*TU CONSIGNA*: Copia sin ningún cambio las líneas del listado, empezando en la que contiene "0.00 to 0.08: 4" y terminando en la última del listado, ambas incluidas.

════

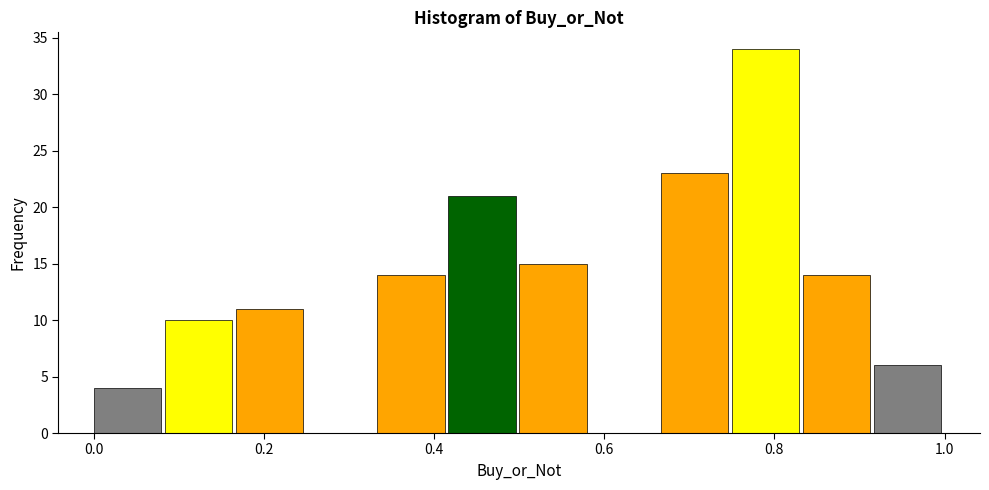

Reading left to right, transcribe this chart: for each bar, give the range it covers on the x-axis and its height. Neither the bar edges nor the heights are printed on the chart, so give them approximately, as read against the axes.

0.00 to 0.08: 4
0.08 to 0.16: 10
0.16 to 0.26: 11
0.26 to 0.34: 0
0.34 to 0.42: 14
0.42 to 0.50: 21
0.50 to 0.58: 15
0.58 to 0.66: 0
0.66 to 0.76: 23
0.76 to 0.84: 34
0.84 to 0.92: 14
0.92 to 1.00: 6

════

*SOLUCIÓN DEL EJERCICIO*:
0.00 to 0.08: 4
0.08 to 0.16: 10
0.16 to 0.26: 11
0.26 to 0.34: 0
0.34 to 0.42: 14
0.42 to 0.50: 21
0.50 to 0.58: 15
0.58 to 0.66: 0
0.66 to 0.76: 23
0.76 to 0.84: 34
0.84 to 0.92: 14
0.92 to 1.00: 6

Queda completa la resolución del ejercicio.